Work order: Repeat the data. Keep each line identical.

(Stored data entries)

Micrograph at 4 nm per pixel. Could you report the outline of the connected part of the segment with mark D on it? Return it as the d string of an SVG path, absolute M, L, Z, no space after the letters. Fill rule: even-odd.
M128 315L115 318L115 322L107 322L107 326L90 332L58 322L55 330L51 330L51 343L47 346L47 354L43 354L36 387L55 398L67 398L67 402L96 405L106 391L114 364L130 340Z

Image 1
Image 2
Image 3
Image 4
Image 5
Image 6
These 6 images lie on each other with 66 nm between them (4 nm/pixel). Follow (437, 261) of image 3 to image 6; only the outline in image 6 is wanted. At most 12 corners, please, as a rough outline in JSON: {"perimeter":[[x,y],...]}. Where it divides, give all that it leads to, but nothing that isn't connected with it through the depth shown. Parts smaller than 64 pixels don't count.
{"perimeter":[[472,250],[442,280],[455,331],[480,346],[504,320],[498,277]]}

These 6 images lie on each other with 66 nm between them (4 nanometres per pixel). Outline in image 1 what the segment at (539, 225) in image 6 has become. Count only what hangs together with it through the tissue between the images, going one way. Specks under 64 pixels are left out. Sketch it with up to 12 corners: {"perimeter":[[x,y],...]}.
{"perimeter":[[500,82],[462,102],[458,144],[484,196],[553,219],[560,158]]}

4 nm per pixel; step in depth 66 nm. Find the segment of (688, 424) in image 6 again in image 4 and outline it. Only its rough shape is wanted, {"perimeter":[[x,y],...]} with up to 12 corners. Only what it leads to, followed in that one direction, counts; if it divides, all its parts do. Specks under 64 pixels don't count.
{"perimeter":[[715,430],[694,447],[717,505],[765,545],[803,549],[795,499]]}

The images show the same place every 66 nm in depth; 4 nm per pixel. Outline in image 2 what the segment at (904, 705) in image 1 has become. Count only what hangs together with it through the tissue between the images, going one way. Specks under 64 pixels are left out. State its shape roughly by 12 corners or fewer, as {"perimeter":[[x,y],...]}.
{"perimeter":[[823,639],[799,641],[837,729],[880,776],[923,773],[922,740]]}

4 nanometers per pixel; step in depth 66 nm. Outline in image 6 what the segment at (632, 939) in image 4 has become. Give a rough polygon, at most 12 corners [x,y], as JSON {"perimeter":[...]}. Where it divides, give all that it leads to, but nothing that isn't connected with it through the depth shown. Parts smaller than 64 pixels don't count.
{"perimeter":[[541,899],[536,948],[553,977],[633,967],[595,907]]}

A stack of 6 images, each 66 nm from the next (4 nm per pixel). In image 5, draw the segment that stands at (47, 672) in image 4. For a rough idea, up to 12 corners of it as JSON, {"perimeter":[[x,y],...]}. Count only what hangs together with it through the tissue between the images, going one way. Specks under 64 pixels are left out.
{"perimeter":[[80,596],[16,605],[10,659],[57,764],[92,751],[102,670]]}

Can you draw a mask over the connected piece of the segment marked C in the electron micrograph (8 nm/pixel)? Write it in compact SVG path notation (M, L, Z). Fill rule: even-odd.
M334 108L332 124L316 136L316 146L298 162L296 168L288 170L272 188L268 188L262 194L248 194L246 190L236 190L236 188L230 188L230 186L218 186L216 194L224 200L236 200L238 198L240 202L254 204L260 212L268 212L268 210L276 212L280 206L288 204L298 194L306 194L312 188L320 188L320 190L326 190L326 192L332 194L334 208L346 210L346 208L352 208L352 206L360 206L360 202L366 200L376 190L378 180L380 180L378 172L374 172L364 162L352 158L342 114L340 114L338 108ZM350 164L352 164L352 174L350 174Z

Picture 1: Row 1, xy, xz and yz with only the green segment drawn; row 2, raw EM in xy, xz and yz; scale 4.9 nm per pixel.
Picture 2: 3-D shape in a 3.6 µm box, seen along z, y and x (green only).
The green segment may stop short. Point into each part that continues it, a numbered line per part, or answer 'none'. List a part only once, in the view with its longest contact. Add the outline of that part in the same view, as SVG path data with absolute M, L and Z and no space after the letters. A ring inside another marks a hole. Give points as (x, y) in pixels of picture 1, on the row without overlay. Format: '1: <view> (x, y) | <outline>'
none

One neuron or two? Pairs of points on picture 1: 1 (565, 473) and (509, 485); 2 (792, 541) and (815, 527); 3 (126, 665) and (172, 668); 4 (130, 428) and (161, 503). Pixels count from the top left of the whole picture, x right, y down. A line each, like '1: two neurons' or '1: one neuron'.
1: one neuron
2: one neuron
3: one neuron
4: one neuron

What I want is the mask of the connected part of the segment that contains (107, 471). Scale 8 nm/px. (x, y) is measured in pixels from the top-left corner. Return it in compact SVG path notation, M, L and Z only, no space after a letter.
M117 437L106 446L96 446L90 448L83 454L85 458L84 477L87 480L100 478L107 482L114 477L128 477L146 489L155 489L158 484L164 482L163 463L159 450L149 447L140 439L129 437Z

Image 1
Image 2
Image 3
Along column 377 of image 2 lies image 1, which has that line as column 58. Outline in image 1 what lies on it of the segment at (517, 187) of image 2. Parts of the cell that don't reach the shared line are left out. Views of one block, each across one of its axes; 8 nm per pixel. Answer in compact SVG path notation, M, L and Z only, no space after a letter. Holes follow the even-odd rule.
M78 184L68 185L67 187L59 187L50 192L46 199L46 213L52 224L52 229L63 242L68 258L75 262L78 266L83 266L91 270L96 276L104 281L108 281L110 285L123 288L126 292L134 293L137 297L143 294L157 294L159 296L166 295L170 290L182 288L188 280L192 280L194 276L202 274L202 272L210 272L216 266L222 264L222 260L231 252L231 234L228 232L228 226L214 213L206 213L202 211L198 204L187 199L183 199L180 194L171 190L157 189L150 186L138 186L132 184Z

Answer space:
Micrograph at 4 nm per pixel. Could you report the outline of the connected part of the segment with mark D on it? Return it as the d string of an SVG path, absolute M, L, Z, no space after the letters. Fill rule: even-odd.
M128 315L115 318L115 322L107 322L107 326L90 332L58 322L55 330L51 330L51 343L47 346L47 354L43 354L36 387L55 398L67 398L67 402L96 405L106 391L114 364L130 340Z

Image 1
Image 2
Image 3
Image 4
Image 5
Image 6
These 6 images lie on each other with 66 nm between them (4 nm/pixel). Follow (437, 261) of image 3 to image 6; only the outline in image 6 is wanted. At most 12 corners, please, as a rough outline in JSON: {"perimeter":[[x,y],...]}. Where it divides, give all that it leads to, but nothing that isn't connected with it through the depth shown. Parts smaller than 64 pixels don't count.
{"perimeter":[[472,250],[442,280],[455,331],[480,346],[504,320],[498,277]]}

These 6 images lie on each other with 66 nm between them (4 nanometres per pixel). Outline in image 1 what the segment at (539, 225) in image 6 has become. Count only what hangs together with it through the tissue between the images, going one way. Specks under 64 pixels are left out. Sketch it with up to 12 corners: {"perimeter":[[x,y],...]}.
{"perimeter":[[500,82],[462,102],[458,144],[484,196],[553,219],[560,158]]}

4 nm per pixel; step in depth 66 nm. Find the segment of (688, 424) in image 6 again in image 4 and outline it. Only its rough shape is wanted, {"perimeter":[[x,y],...]} with up to 12 corners. Only what it leads to, followed in that one direction, counts; if it divides, all its parts do. Specks under 64 pixels don't count.
{"perimeter":[[715,430],[694,447],[717,505],[765,545],[803,549],[795,499]]}

The images show the same place every 66 nm in depth; 4 nm per pixel. Outline in image 2 what the segment at (904, 705) in image 1 has become. Count only what hangs together with it through the tissue between the images, going one way. Specks under 64 pixels are left out. State its shape roughly by 12 corners or fewer, as {"perimeter":[[x,y],...]}.
{"perimeter":[[823,639],[799,641],[837,729],[880,776],[923,773],[922,740]]}

4 nanometers per pixel; step in depth 66 nm. Outline in image 6 what the segment at (632, 939) in image 4 has become. Give a rough polygon, at most 12 corners [x,y], as JSON {"perimeter":[...]}. Where it divides, give all that it leads to, but nothing that isn't connected with it through the depth shown. Parts smaller than 64 pixels don't count.
{"perimeter":[[541,899],[536,948],[553,977],[633,967],[595,907]]}

A stack of 6 images, each 66 nm from the next (4 nm per pixel). In image 5, draw the segment that stands at (47, 672) in image 4. For a rough idea, up to 12 corners of it as JSON, {"perimeter":[[x,y],...]}. Count only what hangs together with it through the tissue between the images, going one way. Specks under 64 pixels are left out.
{"perimeter":[[80,596],[16,605],[10,659],[57,764],[92,751],[102,670]]}

Can you draw a mask over the connected piece of the segment marked C in the electron micrograph (8 nm/pixel)? Write it in compact SVG path notation (M, L, Z). Fill rule: even-odd.
M334 108L332 124L316 136L316 146L298 162L296 168L288 170L272 188L268 188L262 194L248 194L246 190L236 190L236 188L230 188L230 186L218 186L216 194L224 200L236 200L238 198L240 202L254 204L260 212L268 212L268 210L276 212L280 206L288 204L298 194L306 194L312 188L320 188L320 190L326 190L326 192L332 194L334 208L346 210L346 208L352 208L352 206L360 206L360 202L366 200L376 190L378 180L380 180L378 172L374 172L364 162L352 158L342 114L340 114L338 108ZM350 164L352 164L352 174L350 174Z

Picture 1: Row 1, xy, xz and yz with only the green segment drawn; row 2, raw EM in xy, xz and yz; scale 4.9 nm per pixel.
Picture 2: 3-D shape in a 3.6 µm box, seen along z, y and x (green only).
The green segment may stop short. Point into each part that continues it, a numbered line per part, or answer 'none'. List a part only once, in the view with its longest contact. Add the outline of that part in the same view, as SVG path data with absolute M, L and Z and no space after the letters. A ring inside another marks a hole. Give points as (x, y) in pixels of picture 1, on the row without overlay. Format: '1: <view> (x, y) | <outline>'
none

One neuron or two? Pairs of points on picture 1: 1 (565, 473) and (509, 485); 2 (792, 541) and (815, 527); 3 (126, 665) and (172, 668); 4 (130, 428) and (161, 503). Pixels count from the top left of the whole picture, x right, y down. A line each, like '1: two neurons' or '1: one neuron'.
1: one neuron
2: one neuron
3: one neuron
4: one neuron

What I want is the mask of the connected part of the segment that contains (107, 471). Scale 8 nm/px. (x, y) is measured in pixels from the top-left corner. Return it in compact SVG path notation, M, L and Z only, no space after a letter.
M117 437L106 446L96 446L90 448L83 454L85 458L84 477L87 480L100 478L107 482L114 477L128 477L146 489L155 489L158 484L164 482L163 463L159 450L149 447L140 439L129 437Z

Image 1
Image 2
Image 3
Along column 377 of image 2 lies image 1, which has that line as column 58. Outline in image 1 what lies on it of the segment at (517, 187) of image 2. Parts of the cell that don't reach the shared line are left out. Views of one block, each across one of its axes; 8 nm per pixel. Answer in compact SVG path notation, M, L and Z only, no space after a letter. Holes follow the even-odd rule.
M78 184L68 185L67 187L59 187L50 192L46 199L46 213L52 224L52 229L63 242L68 258L75 262L78 266L83 266L91 270L96 276L104 281L108 281L110 285L123 288L126 292L134 293L137 297L143 294L157 294L159 296L166 295L170 290L182 288L188 280L192 280L194 276L202 274L202 272L210 272L216 266L222 264L222 260L231 252L231 234L228 232L228 226L214 213L206 213L202 211L198 204L187 199L183 199L180 194L171 190L157 189L150 186L138 186L132 184Z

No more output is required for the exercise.